Public opinion surveys in the occupied territories have shown a silent majority forming about 40% of the population who neither takes part in the elections nor supports any of the two main Palestinian factions/ movements.
A good part of this majority is so frustrated that it has grown apathetic to public interests, caring only for its private life and strongly believing that what is taking place at the political scene is but absurd. These people, together with thousands of Palestinians disgusted with the Fatah-Hamas fight, can be easily attracted to the third front if convinced that it is a suitable alternative.
Indeed, it is important for this front to specify a flexible political programme to tackle the major Palestinian issues and build on them without going back to square one. This kind of front is actually a strategic necessity for Palestine. It should represent the interests of people; not those of certain political groups and factions.

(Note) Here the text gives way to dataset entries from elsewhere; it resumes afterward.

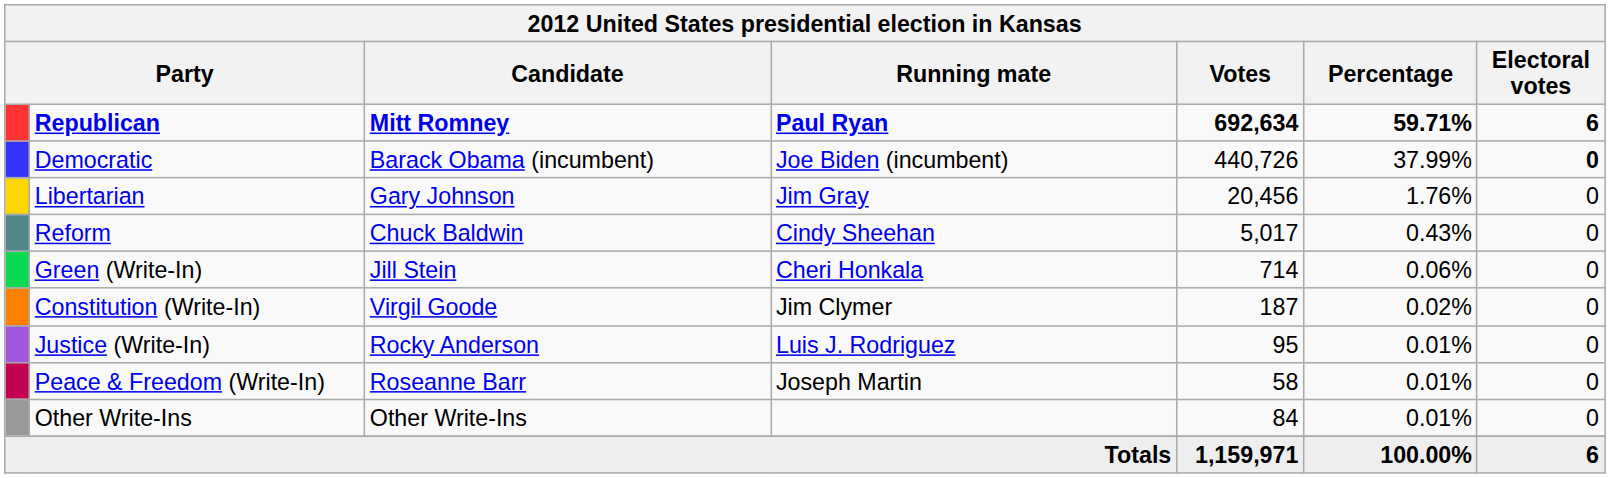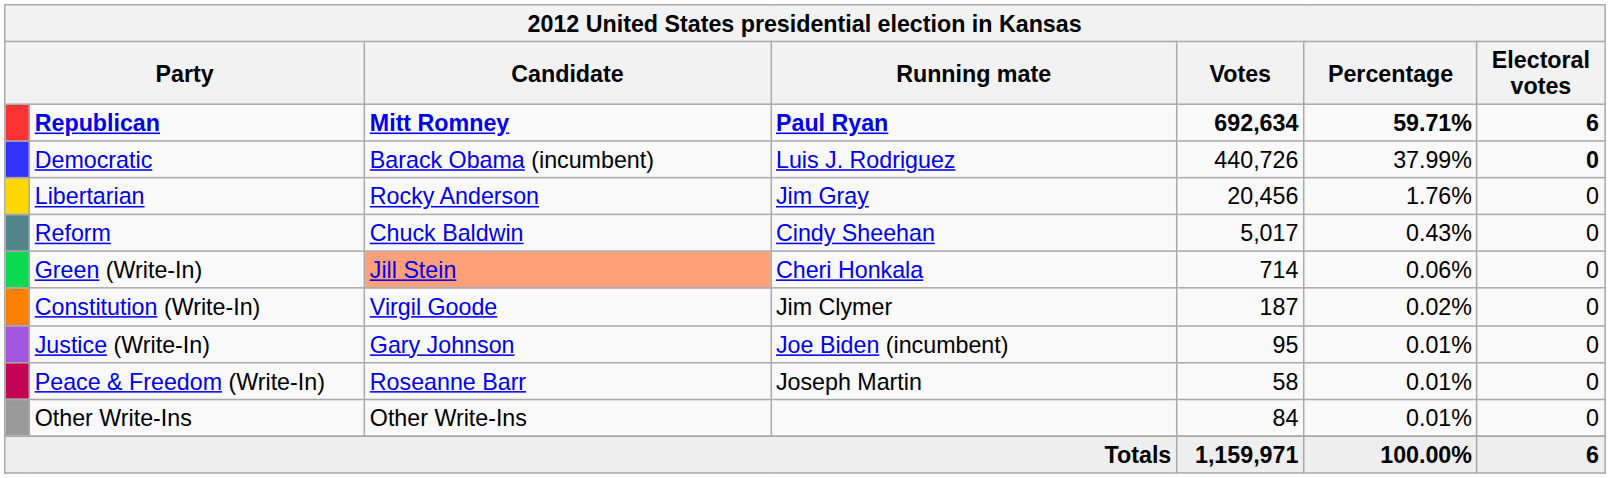Democratic | Running mate: Joe Biden (incumbent) -> Luis J. Rodriguez
Libertarian | Candidate: Gary Johnson -> Rocky Anderson
Green (Write-In) | Candidate: no background -> lightsalmon background
Justice (Write-In) | Candidate: Rocky Anderson -> Gary Johnson
Justice (Write-In) | Running mate: Luis J. Rodriguez -> Joe Biden (incumbent)
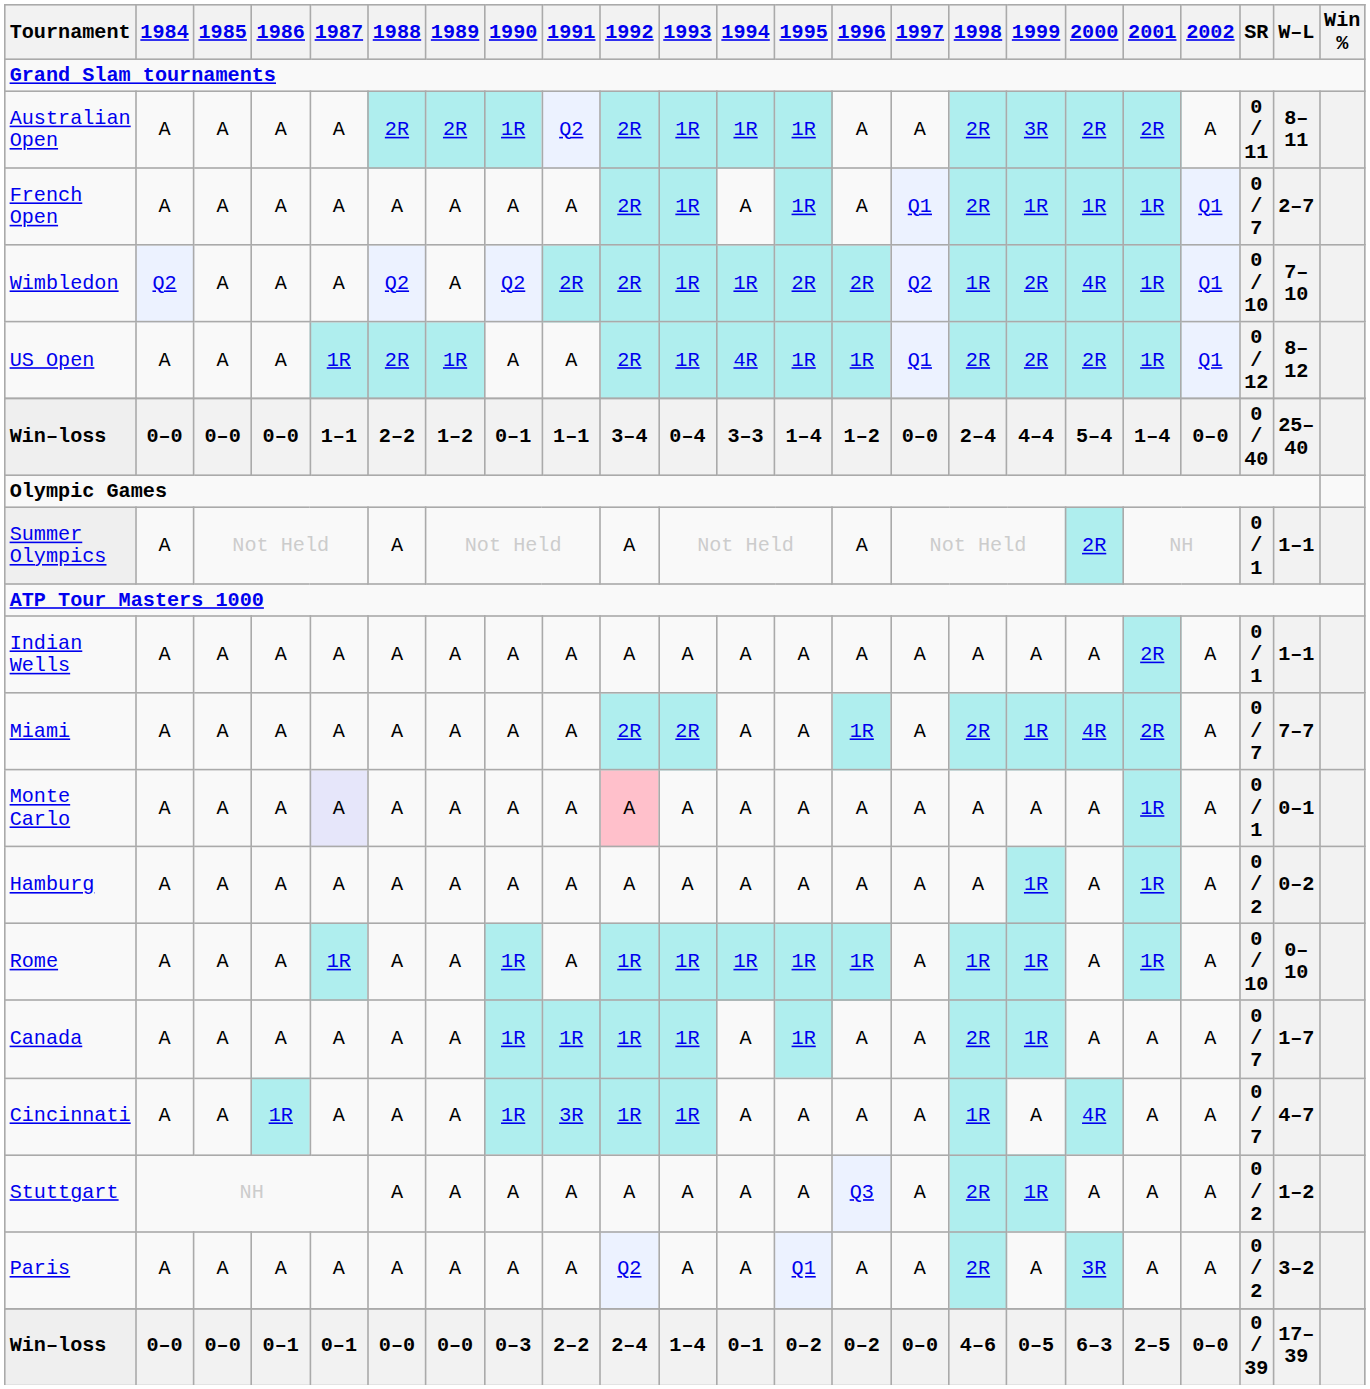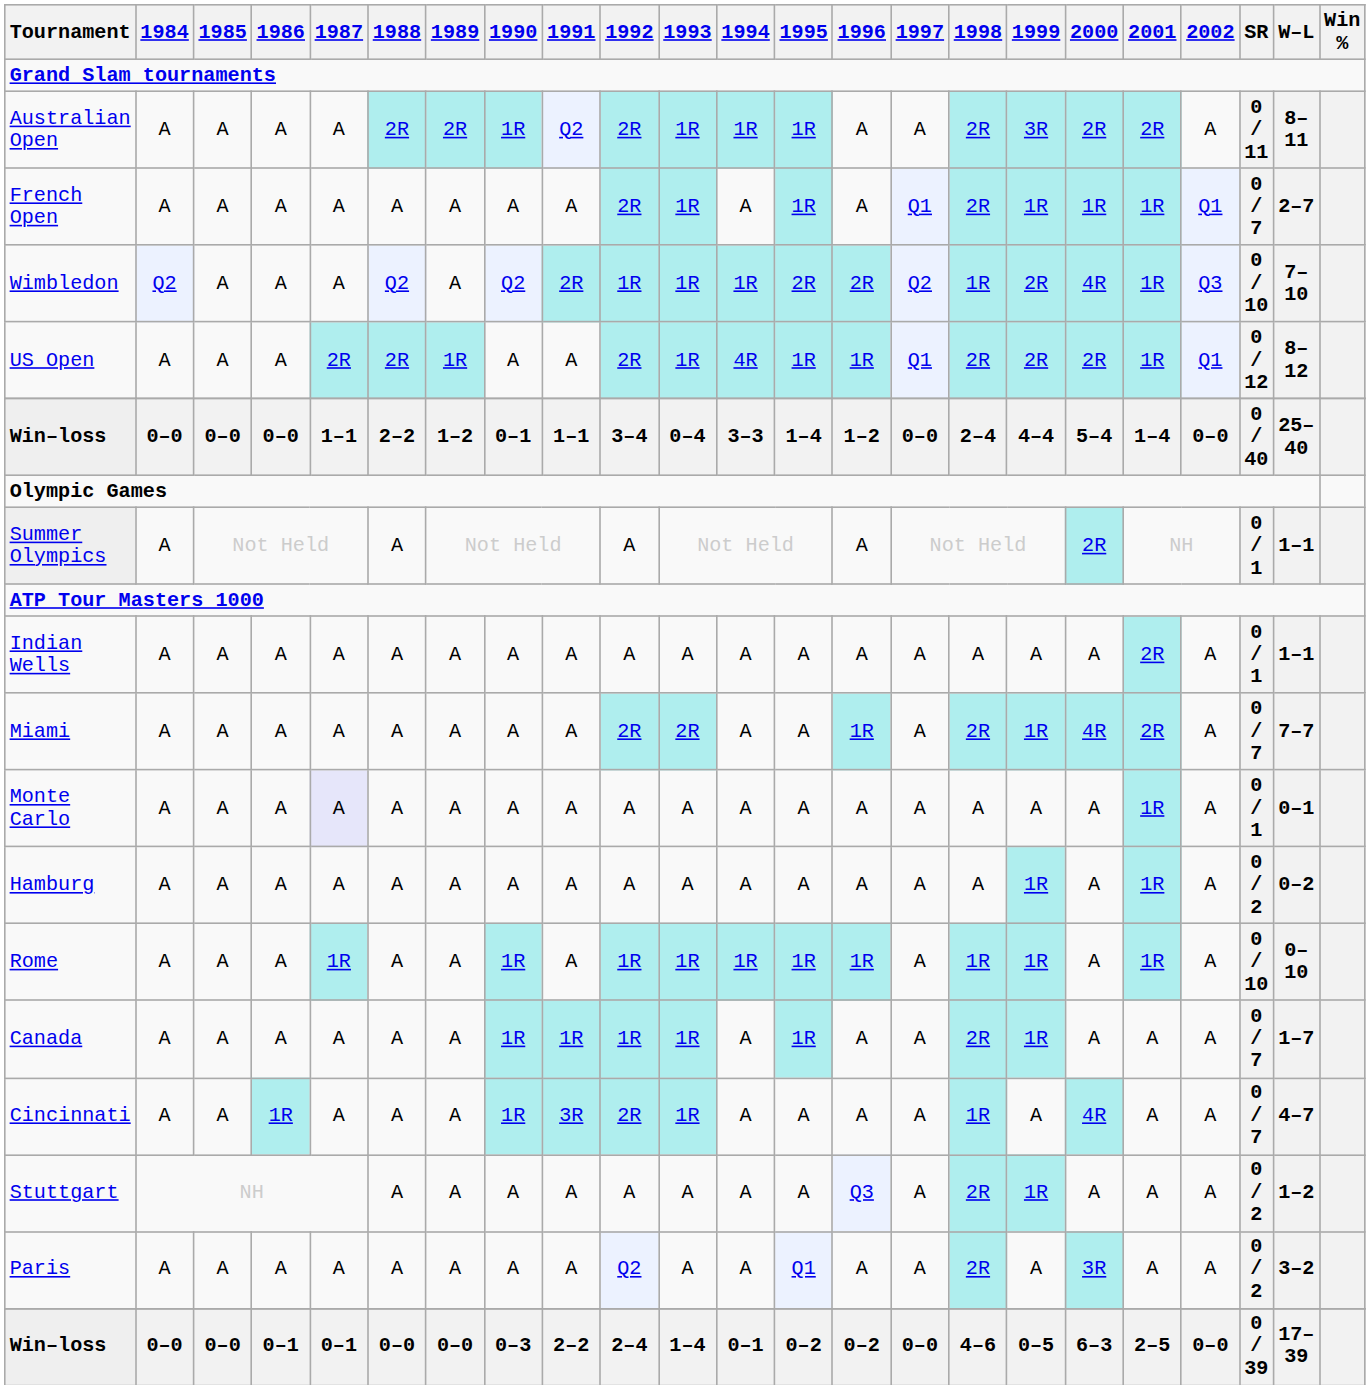Wimbledon | 1992: 2R -> 1R
Wimbledon | 2002: Q1 -> Q3
US Open | 1987: 1R -> 2R
Monte Carlo | 1992: pink background -> no background
Cincinnati | 1992: 1R -> 2R
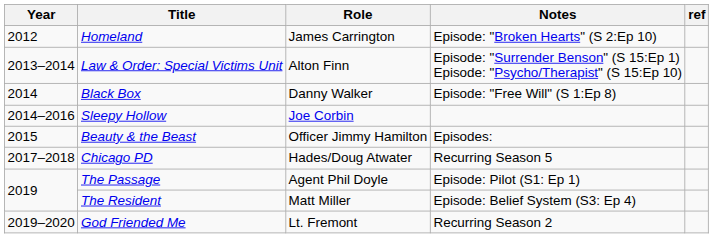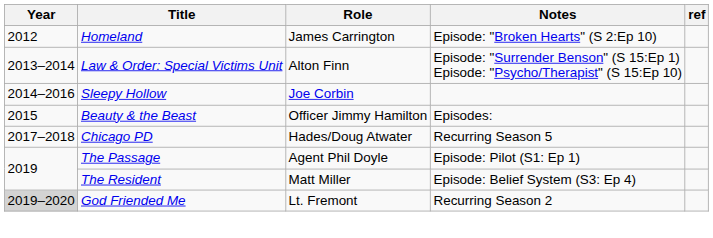- row: 2014 | Black Box | Danny Walker | Episode: "Free Will" (S 1:Ep 8)
God Friended Me | Year: no background -> lightgrey background
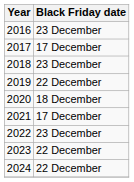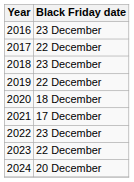2017 | Black Friday date: 17 December -> 22 December
2024 | Black Friday date: 22 December -> 20 December
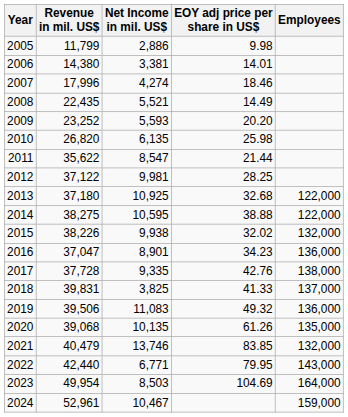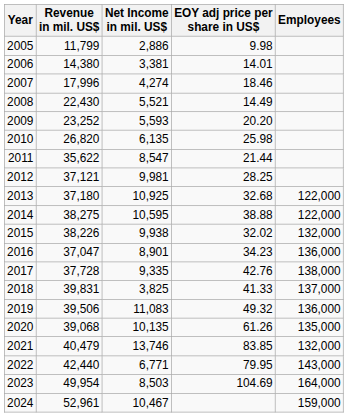2008 | Revenue in mil. US$: 22,435 -> 22,430
2012 | Revenue in mil. US$: 37,122 -> 37,121
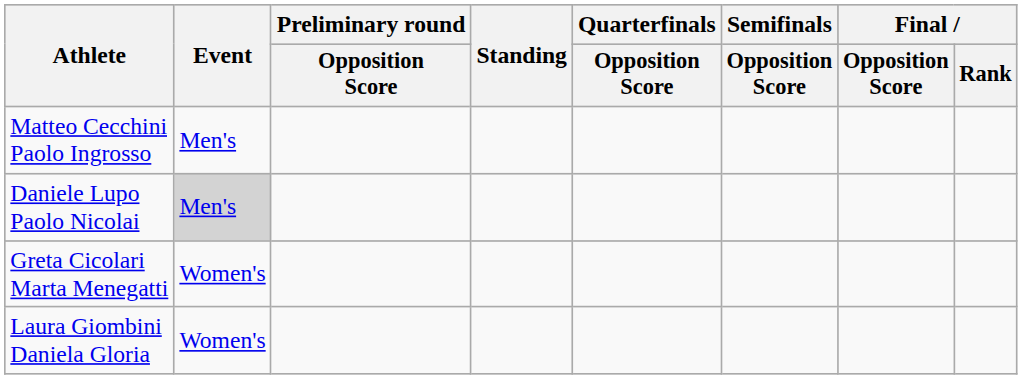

Needless to say that any new front should be ideologically different from the present two poles (Fatah and Hamas). It must adopt modernising views along the same path as that of the New Left in Latin America. It may not gain popularity unless it is open to all Palestinian groups, with a right understanding of international developments.
It is a front that faithfully declares that the Palestinian cause and the Palestinian people's fate are not the property of any person or any political party. It should follow a democratic, social and national path that shuns chaos and political elimination and stands immune against impetuousness and adventurous decisions.
Verily, the present crisis is a historical chance for this front (the backbone of which needs to be secular and left-oriented) to correct the direction of the Palestinian nation's compass. Here, one must not forget the sin committed by the old Palestinian left-wing forces when it so often went out of breath trying to fit facts into 'ready theories' imported from international communist parties and blindly adopted; or, according to the Chinese saying, "trimming the foot to fit the shoe".
Professor As'ad Abdul Rahman is the Chairman of the Palestinian Encyclopedia.